‘Killing Eve’ Book Author Slams Series Finale – Luke Jennings Backlash

If you were not satisfied with the way Kill Eve done, you’re not alone: ​​even the man who originally created the characters of Eve and Villanelle agrees.

Book author Luke Jennings, who wrote the books Kill Eve is based on, shared his disappointment with the BBC America thriller series finale in a column for The Guardian, criticizing the episode for essentially “punishing” Eve and Villanelle. To recap: The series finale saw Eve and Villanelle team up – and connect – before defeating The Twelve, but in the final minutes a sniper took down Villanelle, leaving Eve screaming at the sky as she went. as the credits rolled. (Read our final post mortem with senior editor Laura Neal here.)

Jennings first shares how thrilled he was to see his work come to life on television, but he admits that “the end of the series surprised me.” He recalls that when series creator Phoebe Waller-Bridge “and I first discussed the character of Villanelle five years ago, we agreed that she was defined by what Phoebe called her ‘fame’. : its subversiveness, its wild power, its insistence on beautiful things. It’s the Villanelle that I wrote, that Phoebe turned into an on-screen character, and that Jodie [Comer] ran with it so gloriously.

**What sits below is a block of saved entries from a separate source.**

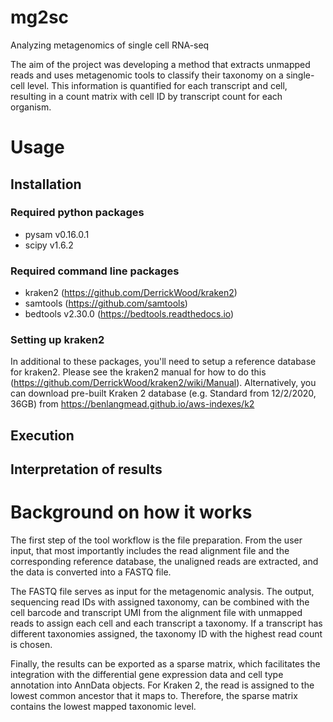 # mg2sc
Analyzing metagenomics of single cell RNA-seq

The aim of the project was developing a method that extracts unmapped reads and uses
metagenomic tools to classify their taxonomy on a single-cell level. This information is
quantified for each transcript and cell, resulting in a count matrix with cell ID by transcript count for each organism.

# Usage
## Installation

### Required python packages
- pysam v0.16.0.1
- scipy v1.6.2

### Required command line packages
- kraken2 (https://github.com/DerrickWood/kraken2)
- samtools (https://github.com/samtools)
- bedtools v2.30.0 (https://bedtools.readthedocs.io)

### Setting up kraken2

In additional to these packages, you'll need to setup a reference database for kraken2. Please see the kraken2 manual for how to do this (https://github.com/DerrickWood/kraken2/wiki/Manual). Alternatively, you can download pre-built Kraken 2 database (e.g. Standard from 12/2/2020, 36GB) from https://benlangmead.github.io/aws-indexes/k2

## Execution

## Interpretation of results

# Background on how it works
The first step of the tool workflow is the file preparation. From the user input, that
most importantly includes the read alignment file and the
corresponding reference database, the unaligned reads are extracted, and the data is
converted into a FASTQ file.

The FASTQ file serves as input for the metagenomic analysis. The output, sequencing read IDs with assigned taxonomy, can be combined with the cell barcode and transcript UMI from the alignment file with unmapped reads to assign each cell and each transcript a taxonomy. If a transcript has different taxonomies assigned, the taxonomy ID with the highest read count is chosen. 

Finally, the results can be exported as a sparse matrix, which facilitates the integration with the differential gene expression data and cell type annotation into AnnData objects. For Kraken 2, the read is assigned to the lowest common ancestor that it maps to. Therefore, the sparse matrix contains the lowest mapped taxonomic level.
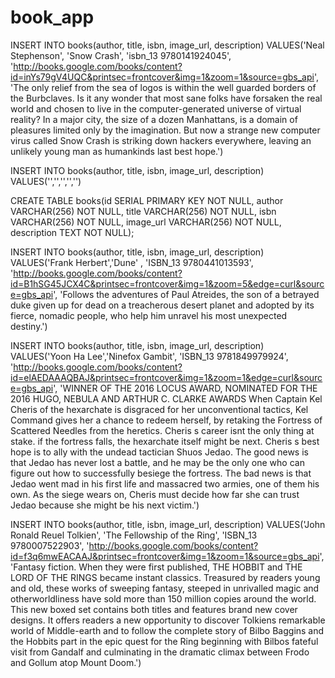 # book_app


INSERT INTO books(author, title, isbn, image_url, description) VALUES('Neal Stephenson', 'Snow Crash', 'isbn_13 9780141924045', 'http://books.google.com/books/content?id=inYs79gV4UQC&printsec=frontcover&img=1&zoom=1&source=gbs_api', 'The only relief from the sea of logos is within the well guarded borders of the Burbclaves. Is it any wonder that most sane folks have forsaken the real world and chosen to live in the computer-generated universe of virtual reality? In a major city, the size of a dozen Manhattans, is a domain of pleasures limited only by the imagination. But now a strange new computer virus called Snow Crash is striking down hackers everywhere, leaving an unlikely young man as humankinds last best hope.')


INSERT INTO books(author, title, isbn, image_url, description) VALUES('','','','','')

CREATE TABLE books(id SERIAL PRIMARY KEY NOT NULL, author VARCHAR(256) NOT NULL, title VARCHAR(256) NOT NULL, isbn VARCHAR(256) NOT NULL, image_url VARCHAR(256) NOT NULL, description TEXT NOT NULL);



INSERT INTO books(author, title, isbn, image_url, description) VALUES('Frank Herbert','Dune' , 'ISBN_13 9780441013593', 'http://books.google.com/books/content?id=B1hSG45JCX4C&printsec=frontcover&img=1&zoom=5&edge=curl&source=gbs_api', 'Follows the adventures of Paul Atreides, the son of a betrayed duke given up for dead on a treacherous desert planet and adopted by its fierce, nomadic people, who help him unravel his most unexpected destiny.')


INSERT INTO books(author, title, isbn, image_url, description) VALUES('Yoon Ha Lee','Ninefox Gambit', 'ISBN_13 9781849979924', 'http://books.google.com/books/content?id=elAEDAAAQBAJ&printsec=frontcover&img=1&zoom=1&edge=curl&source=gbs_api', 'WINNER OF THE 2016 LOCUS AWARD, NOMINATED FOR THE 2016 HUGO, NEBULA AND ARTHUR C. CLARKE AWARDS When Captain Kel Cheris of the hexarchate is disgraced for her unconventional tactics, Kel Command gives her a chance to redeem herself, by retaking the Fortress of Scattered Needles from the heretics. Cheris s career isnt the only thing at stake. if the fortress falls, the hexarchate itself might be next. Cheris s best hope is to ally with the undead tactician Shuos Jedao. The good news is that Jedao has never lost a battle, and he may be the only one who can figure out how to successfully besiege the fortress. The bad news is that Jedao went mad in his first life and massacred two armies, one of them his own. As the siege wears on, Cheris must decide how far she can trust Jedao because she might be his next victim.')

INSERT INTO books(author, title, isbn, image_url, description) VALUES('John Ronald Reuel Tolkien', 'The Fellowship of the Ring', 'ISBN_13 9780007522903', 'http://books.google.com/books/content?id=f3q6mwEACAAJ&printsec=frontcover&img=1&zoom=1&source=gbs_api', 'Fantasy fiction. When they were first published, THE HOBBIT and THE LORD OF THE RINGS became instant classics. Treasured by readers young and old, these works of sweeping fantasy, steeped in unrivalled magic and otherworldliness have sold more than 150 million copies around the world. This new boxed set contains both titles and features brand new cover designs. It offers readers a new opportunity to discover Tolkiens remarkable world of Middle-earth and to follow the complete story of Bilbo Baggins and the Hobbits part in the epic quest for the Ring beginning with Bilbos fateful visit from Gandalf and culminating in the dramatic climax between Frodo and Gollum atop Mount Doom.')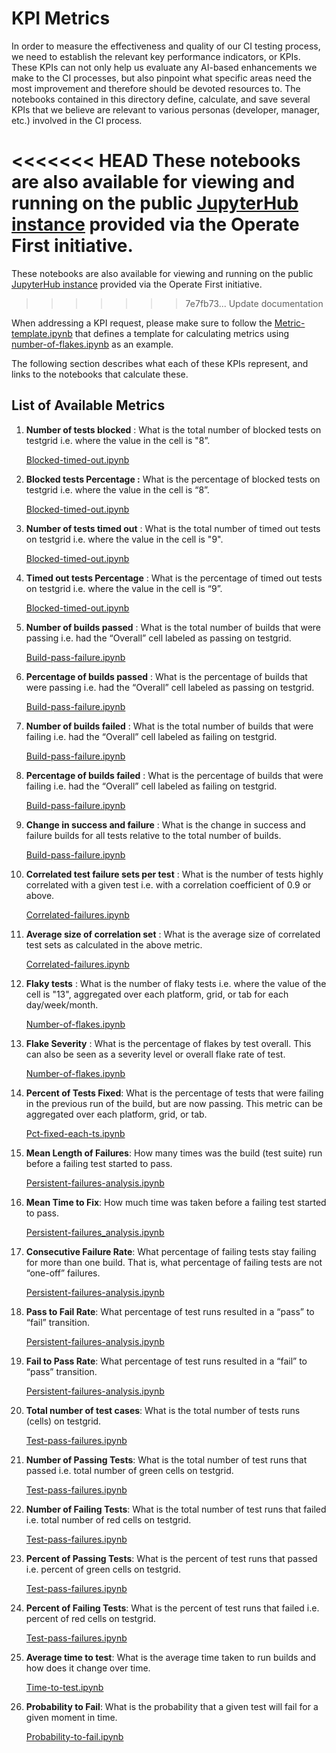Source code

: # KPI Metrics

In order to measure the effectiveness and quality of our CI testing process, we need to establish the relevant key performance indicators, or KPIs. These KPIs can not only help us evaluate any AI-based enhancements we make to the CI processes, but also pinpoint what specific areas need the most improvement and therefore should be devoted resources to. The notebooks contained in this directory define, calculate, and save several KPIs that we believe are relevant to various personas (developer, manager, etc.) involved in the CI process.

<<<<<<< HEAD
These notebooks are also available for viewing and running on the public [JupyterHub instance](https://jupyterhub-opf-jupyterhub.apps.zero.massopen.cloud/hub/login) provided via the Operate First initiative.
=======
These notebooks are also available for viewing and running on the public [JupyterHub instance](https://jupyterhub-opf-jupyterhub.apps.smaug.na.operate-first.cloud/hub/login) provided via the Operate First initiative.
>>>>>>> 7e7fb73... Update documentation

When addressing a KPI request, please make sure to follow the [Metric-template.ipynb](metric_template.ipynb) that defines a template for calculating metrics using [number-of-flakes.ipynb](number_of_flakes.ipynb) as an example.

The following section describes what each of these KPIs represent, and links to the notebooks that calculate these.

## List of Available Metrics

1. **Number of tests blocked** : What is the total number of blocked tests on testgrid i.e. where the value in the cell is "8”.

    [Blocked-timed-out.ipynb](blocked_timed_out.ipynb)

2. **Blocked tests Percentage :** What is the percentage of blocked tests on testgrid i.e. where the value in the cell is “8”.

    [Blocked-timed-out.ipynb](blocked_timed_out.ipynb)

3. **Number of tests timed out** : What is the total number of timed out tests on testgrid i.e. where the value in the cell is "9".

    [Blocked-timed-out.ipynb](blocked_timed_out.ipynb)

4. **Timed out tests Percentage** :  What is the percentage of timed out tests on testgrid i.e. where the value in the cell is “9”.

    [Blocked-timed-out.ipynb](blocked_timed_out.ipynb)

5. **Number of builds passed** : What is the total number of builds that were passing i.e. had the “Overall” cell labeled as passing on testgrid.

    [Build-pass-failure.ipynb](build_pass_failure.ipynb)

6. **Percentage of builds passed** :  What is the percentage of builds that were passing i.e. had the “Overall” cell labeled as passing on testgrid.

    [Build-pass-failure.ipynb](build_pass_failure.ipynb)

7. **Number of builds failed** :  What is the total number of builds that were failing i.e. had the “Overall” cell labeled as failing on testgrid.

    [Build-pass-failure.ipynb](build_pass_failure.ipynb)

8. **Percentage of builds failed** :  What is the percentage of builds that were failing i.e. had the “Overall” cell labeled as failing on testgrid.

    [Build-pass-failure.ipynb](build_pass_failure.ipynb)

9. **Change in success and failure** : What is the change in success and failure builds for all tests relative to the total number of builds.

    [Build-pass-failure.ipynb](build_pass_failure.ipynb)

10. **Correlated test failure sets per test** : What is the number of tests highly correlated with a given test i.e. with a correlation coefficient of 0.9 or above.

    [Correlated-failures.ipynb](correlated_failures.ipynb)

11. **Average size of correlation set** : What is the average size of correlated test sets as calculated in the above metric.

    [Correlated-failures.ipynb](correlated_failures.ipynb)

12. **Flaky tests** : What is the number of flaky tests i.e. where the value of the cell is "13", aggregated over each platform, grid, or tab for each day/week/month.

    [Number-of-flakes.ipynb](number_of_flakes.ipynb)

13. **Flake Severity** : What is the percentage of flakes by test overall. This can also be seen as a severity level or overall flake rate of test.

    [Number-of-flakes.ipynb](number_of_flakes.ipynb)

14. **Percent of Tests Fixed**: What is the percentage of tests that were failing in the previous run of the build, but are now passing. This metric can be aggregated over each platform, grid, or tab.

    [Pct-fixed-each-ts.ipynb](pct_fixed_each_ts.ipynb)

15. **Mean Length of Failures**: How many times was the build (test suite) run before a failing test started to pass.

    [Persistent-failures-analysis.ipynb](persistent_failures_analysis.ipynb)

16. **Mean Time to Fix**: How much time was taken before a failing test started to pass.

    [Persistent-failures_analysis.ipynb](persistent_failures_analysis.ipynb)

17. **Consecutive Failure Rate**: What percentage of failing tests stay failing for more than one build. That is, what percentage of failing tests are not “one-off” failures.

    [Persistent-failures-analysis.ipynb](persistent_failures_analysis.ipynb)

18. **Pass to Fail Rate**: What percentage of test runs resulted in a “pass” to “fail” transition.

    [Persistent-failures-analysis.ipynb](persistent_failures_analysis.ipynb)

19. **Fail to Pass Rate**: What percentage of test runs resulted in a “fail” to “pass” transition.

    [Persistent-failures-analysis.ipynb](persistent_failures_analysis.ipynb)

20. **Total number of test cases**: What is the total number of tests runs (cells) on testgrid.

    [Test-pass-failures.ipynb](test_pass_failures.ipynb)

21. **Number of Passing Tests**: What is the total number of test runs that passed i.e. total number of green cells on testgrid.

    [Test-pass-failures.ipynb](test_pass_failures.ipynb)

22. **Number of Failing Tests**: What is the total number of test runs that failed i.e. total number of red cells on testgrid.

    [Test-pass-failures.ipynb](test_pass_failures.ipynb)

23. **Percent of Passing Tests**: What is the percent of test runs that passed i.e. percent of green cells on testgrid.

    [Test-pass-failures.ipynb](test_pass_failures.ipynb)

24. **Percent of Failing Tests**: What is the percent of test runs that failed i.e. percent of red cells on testgrid.

    [Test-pass-failures.ipynb](test_pass_failures.ipynb)

25. **Average time to test**: What is the average time taken to run builds and how does it change over time.

    [Time-to-test.ipynb](time_to_test.ipynb)

26. **Probability to Fail**: What is the probability that a given test will fail for a given moment in time.

    [Probability-to-fail.ipynb](probability_to_fail.ipynb)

But the series finale was more like “a bow to convention,” he says, and “a punishment of Villanelle and Eve for the bloody, erotically driven mayhem they’ve caused.” He notes that “a truly subversive storyline would have challenged the trope that same-sex lovers on television series only allowed the most fleeting relationships before one of them was killed”, citing the death of Lexa the The 100 as another infamous example. “How much more darkly satisfying and true to Kill Evethe original spirit, for the couple to walk together towards the sunset? »

In a chat with TVLine, Neal revealed that the Kill Eve the writers “certainly discussed an ending where [Eve and Villanelle] the two live happily ever after. But our problem was that we couldn’t really imagine them doing that. We couldn’t imagine a world where Eve and Villanelle could live very long in domestic bliss. She also saw the episode’s final moments as “a happy ending for Villanelle in some ways, because she gets what she wants, which is to show that she’s changed, and she does that thing for Eve that allows Eve to go on and live it.” life.”

Jennings did not serve in an official capacity on Kill Eve, but he is credited on every episode of the series as the original character designer. He’s still writing Villanelle novels too, and he ends his column with a message to fans upset by Kill Eveends: “I would say this: Villanelle lives. And on the page, if not on the screen, she will come back.”